WHAT TO DO: The answer is every record that follows, printed exactly.

DATA:
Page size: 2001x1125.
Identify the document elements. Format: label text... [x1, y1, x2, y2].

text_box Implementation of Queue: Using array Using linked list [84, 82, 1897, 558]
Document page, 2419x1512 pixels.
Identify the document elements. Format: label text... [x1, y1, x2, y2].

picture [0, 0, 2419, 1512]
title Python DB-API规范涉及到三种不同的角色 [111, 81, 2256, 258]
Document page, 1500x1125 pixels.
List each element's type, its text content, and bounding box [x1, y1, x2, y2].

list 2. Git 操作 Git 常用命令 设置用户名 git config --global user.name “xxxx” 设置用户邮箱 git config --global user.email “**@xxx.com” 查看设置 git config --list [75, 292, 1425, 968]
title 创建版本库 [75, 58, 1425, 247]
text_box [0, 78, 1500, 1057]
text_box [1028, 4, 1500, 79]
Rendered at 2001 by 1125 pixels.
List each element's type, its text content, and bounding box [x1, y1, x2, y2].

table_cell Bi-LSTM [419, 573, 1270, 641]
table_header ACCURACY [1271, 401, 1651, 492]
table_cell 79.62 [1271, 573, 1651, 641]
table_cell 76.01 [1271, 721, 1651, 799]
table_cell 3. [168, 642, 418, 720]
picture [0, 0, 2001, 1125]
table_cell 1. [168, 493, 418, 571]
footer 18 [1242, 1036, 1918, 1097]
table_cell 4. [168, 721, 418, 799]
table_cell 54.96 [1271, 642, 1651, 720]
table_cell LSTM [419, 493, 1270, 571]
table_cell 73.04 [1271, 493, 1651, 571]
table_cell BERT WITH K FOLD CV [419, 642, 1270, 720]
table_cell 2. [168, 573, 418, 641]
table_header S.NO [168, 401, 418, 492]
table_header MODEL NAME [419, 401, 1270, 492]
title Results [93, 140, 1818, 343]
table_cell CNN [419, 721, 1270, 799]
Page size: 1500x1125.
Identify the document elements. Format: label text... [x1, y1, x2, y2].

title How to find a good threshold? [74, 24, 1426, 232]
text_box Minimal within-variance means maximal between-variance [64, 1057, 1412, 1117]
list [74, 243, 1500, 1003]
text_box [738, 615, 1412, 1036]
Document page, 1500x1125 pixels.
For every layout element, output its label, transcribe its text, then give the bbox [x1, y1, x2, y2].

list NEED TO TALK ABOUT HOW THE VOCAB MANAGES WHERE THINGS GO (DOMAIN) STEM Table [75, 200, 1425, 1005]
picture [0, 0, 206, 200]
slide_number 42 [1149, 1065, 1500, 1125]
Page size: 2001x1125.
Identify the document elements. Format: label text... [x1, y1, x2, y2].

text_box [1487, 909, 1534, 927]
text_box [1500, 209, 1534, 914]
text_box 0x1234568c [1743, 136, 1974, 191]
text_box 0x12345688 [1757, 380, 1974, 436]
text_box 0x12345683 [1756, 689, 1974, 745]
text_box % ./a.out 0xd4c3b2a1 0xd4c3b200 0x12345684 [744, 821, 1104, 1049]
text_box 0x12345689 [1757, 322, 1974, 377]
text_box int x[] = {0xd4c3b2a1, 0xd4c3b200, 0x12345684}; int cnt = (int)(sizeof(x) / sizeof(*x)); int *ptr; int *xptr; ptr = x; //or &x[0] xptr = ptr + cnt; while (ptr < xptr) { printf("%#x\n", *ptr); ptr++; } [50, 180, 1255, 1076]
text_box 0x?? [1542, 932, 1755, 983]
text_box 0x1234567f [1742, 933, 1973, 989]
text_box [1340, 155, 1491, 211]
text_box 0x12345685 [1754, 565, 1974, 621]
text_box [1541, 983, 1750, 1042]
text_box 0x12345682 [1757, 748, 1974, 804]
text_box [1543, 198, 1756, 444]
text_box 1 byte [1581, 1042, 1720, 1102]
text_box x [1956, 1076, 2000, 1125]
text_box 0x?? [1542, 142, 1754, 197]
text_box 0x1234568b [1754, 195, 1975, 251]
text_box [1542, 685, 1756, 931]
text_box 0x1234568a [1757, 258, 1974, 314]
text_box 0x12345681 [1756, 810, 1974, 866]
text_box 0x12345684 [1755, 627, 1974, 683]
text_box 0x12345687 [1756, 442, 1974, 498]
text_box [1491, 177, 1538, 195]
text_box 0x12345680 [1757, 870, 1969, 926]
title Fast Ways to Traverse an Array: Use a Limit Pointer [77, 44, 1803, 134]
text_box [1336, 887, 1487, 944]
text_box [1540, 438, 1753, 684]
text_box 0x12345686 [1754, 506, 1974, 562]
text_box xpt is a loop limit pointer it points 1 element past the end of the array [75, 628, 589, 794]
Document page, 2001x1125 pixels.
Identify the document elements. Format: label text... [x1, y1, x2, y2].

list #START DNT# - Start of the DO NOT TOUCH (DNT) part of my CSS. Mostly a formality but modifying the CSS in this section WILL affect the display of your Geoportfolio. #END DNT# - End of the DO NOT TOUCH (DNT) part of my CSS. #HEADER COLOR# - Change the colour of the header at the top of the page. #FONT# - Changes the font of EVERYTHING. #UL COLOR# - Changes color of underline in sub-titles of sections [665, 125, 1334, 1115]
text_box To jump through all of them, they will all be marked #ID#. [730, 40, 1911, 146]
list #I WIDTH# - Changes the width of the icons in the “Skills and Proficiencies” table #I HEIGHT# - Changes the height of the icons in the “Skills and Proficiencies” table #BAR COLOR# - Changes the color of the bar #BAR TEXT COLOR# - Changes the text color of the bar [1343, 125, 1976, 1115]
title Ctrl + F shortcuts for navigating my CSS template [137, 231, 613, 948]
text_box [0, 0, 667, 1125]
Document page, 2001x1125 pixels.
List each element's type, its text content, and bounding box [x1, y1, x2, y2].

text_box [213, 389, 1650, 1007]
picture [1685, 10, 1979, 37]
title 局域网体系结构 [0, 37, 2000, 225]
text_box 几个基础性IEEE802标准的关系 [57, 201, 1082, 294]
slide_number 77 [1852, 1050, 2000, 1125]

RESPONSE TO THIS EXERCISE:
Page size: 2001x1125.
Identify the document elements. Format: label text... [x1, y1, x2, y2].

text_box Implementation of Queue: Using array Using linked list [84, 82, 1897, 558]
Document page, 2419x1512 pixels.
Identify the document elements. Format: label text... [x1, y1, x2, y2].

picture [0, 0, 2419, 1512]
title Python DB-API规范涉及到三种不同的角色 [111, 81, 2256, 258]
Document page, 1500x1125 pixels.
List each element's type, its text content, and bounding box [x1, y1, x2, y2].

list 2. Git 操作 Git 常用命令 设置用户名 git config --global user.name “xxxx” 设置用户邮箱 git config --global user.email “**@xxx.com” 查看设置 git config --list [75, 292, 1425, 968]
title 创建版本库 [75, 58, 1425, 247]
text_box [0, 78, 1500, 1057]
text_box [1028, 4, 1500, 79]
Rendered at 2001 by 1125 pixels.
List each element's type, its text content, and bounding box [x1, y1, x2, y2].

table_cell Bi-LSTM [419, 573, 1270, 641]
table_header ACCURACY [1271, 401, 1651, 492]
table_cell 79.62 [1271, 573, 1651, 641]
table_cell 76.01 [1271, 721, 1651, 799]
table_cell 3. [168, 642, 418, 720]
picture [0, 0, 2001, 1125]
table_cell 1. [168, 493, 418, 571]
footer 18 [1242, 1036, 1918, 1097]
table_cell 4. [168, 721, 418, 799]
table_cell 54.96 [1271, 642, 1651, 720]
table_cell LSTM [419, 493, 1270, 571]
table_cell 73.04 [1271, 493, 1651, 571]
table_cell BERT WITH K FOLD CV [419, 642, 1270, 720]
table_cell 2. [168, 573, 418, 641]
table_header S.NO [168, 401, 418, 492]
table_header MODEL NAME [419, 401, 1270, 492]
title Results [93, 140, 1818, 343]
table_cell CNN [419, 721, 1270, 799]
Page size: 1500x1125.
Identify the document elements. Format: label text... [x1, y1, x2, y2].

title How to find a good threshold? [74, 24, 1426, 232]
text_box Minimal within-variance means maximal between-variance [64, 1057, 1412, 1117]
list [74, 243, 1500, 1003]
text_box [738, 615, 1412, 1036]
Document page, 1500x1125 pixels.
For every layout element, output its label, transcribe its text, then give the bbox [x1, y1, x2, y2].

list NEED TO TALK ABOUT HOW THE VOCAB MANAGES WHERE THINGS GO (DOMAIN) STEM Table [75, 200, 1425, 1005]
picture [0, 0, 206, 200]
slide_number 42 [1149, 1065, 1500, 1125]
Page size: 2001x1125.
Identify the document elements. Format: label text... [x1, y1, x2, y2].

text_box [1487, 909, 1534, 927]
text_box [1500, 209, 1534, 914]
text_box 0x1234568c [1743, 136, 1974, 191]
text_box 0x12345688 [1757, 380, 1974, 436]
text_box 0x12345683 [1756, 689, 1974, 745]
text_box % ./a.out 0xd4c3b2a1 0xd4c3b200 0x12345684 [744, 821, 1104, 1049]
text_box 0x12345689 [1757, 322, 1974, 377]
text_box int x[] = {0xd4c3b2a1, 0xd4c3b200, 0x12345684}; int cnt = (int)(sizeof(x) / sizeof(*x)); int *ptr; int *xptr; ptr = x; //or &x[0] xptr = ptr + cnt; while (ptr < xptr) { printf("%#x\n", *ptr); ptr++; } [50, 180, 1255, 1076]
text_box 0x?? [1542, 932, 1755, 983]
text_box 0x1234567f [1742, 933, 1973, 989]
text_box [1340, 155, 1491, 211]
text_box 0x12345685 [1754, 565, 1974, 621]
text_box [1541, 983, 1750, 1042]
text_box 0x12345682 [1757, 748, 1974, 804]
text_box [1543, 198, 1756, 444]
text_box 1 byte [1581, 1042, 1720, 1102]
text_box x [1956, 1076, 2000, 1125]
text_box 0x?? [1542, 142, 1754, 197]
text_box 0x1234568b [1754, 195, 1975, 251]
text_box [1542, 685, 1756, 931]
text_box 0x1234568a [1757, 258, 1974, 314]
text_box 0x12345681 [1756, 810, 1974, 866]
text_box 0x12345684 [1755, 627, 1974, 683]
text_box 0x12345687 [1756, 442, 1974, 498]
text_box [1491, 177, 1538, 195]
text_box 0x12345680 [1757, 870, 1969, 926]
title Fast Ways to Traverse an Array: Use a Limit Pointer [77, 44, 1803, 134]
text_box [1336, 887, 1487, 944]
text_box [1540, 438, 1753, 684]
text_box 0x12345686 [1754, 506, 1974, 562]
text_box xpt is a loop limit pointer it points 1 element past the end of the array [75, 628, 589, 794]
Document page, 2001x1125 pixels.
Identify the document elements. Format: label text... [x1, y1, x2, y2].

list #START DNT# - Start of the DO NOT TOUCH (DNT) part of my CSS. Mostly a formality but modifying the CSS in this section WILL affect the display of your Geoportfolio. #END DNT# - End of the DO NOT TOUCH (DNT) part of my CSS. #HEADER COLOR# - Change the colour of the header at the top of the page. #FONT# - Changes the font of EVERYTHING. #UL COLOR# - Changes color of underline in sub-titles of sections [665, 125, 1334, 1115]
text_box To jump through all of them, they will all be marked #ID#. [730, 40, 1911, 146]
list #I WIDTH# - Changes the width of the icons in the “Skills and Proficiencies” table #I HEIGHT# - Changes the height of the icons in the “Skills and Proficiencies” table #BAR COLOR# - Changes the color of the bar #BAR TEXT COLOR# - Changes the text color of the bar [1343, 125, 1976, 1115]
title Ctrl + F shortcuts for navigating my CSS template [137, 231, 613, 948]
text_box [0, 0, 667, 1125]
Document page, 2001x1125 pixels.
List each element's type, its text content, and bounding box [x1, y1, x2, y2].

text_box [213, 389, 1650, 1007]
picture [1685, 10, 1979, 37]
title 局域网体系结构 [0, 37, 2000, 225]
text_box 几个基础性IEEE802标准的关系 [57, 201, 1082, 294]
slide_number 77 [1852, 1050, 2000, 1125]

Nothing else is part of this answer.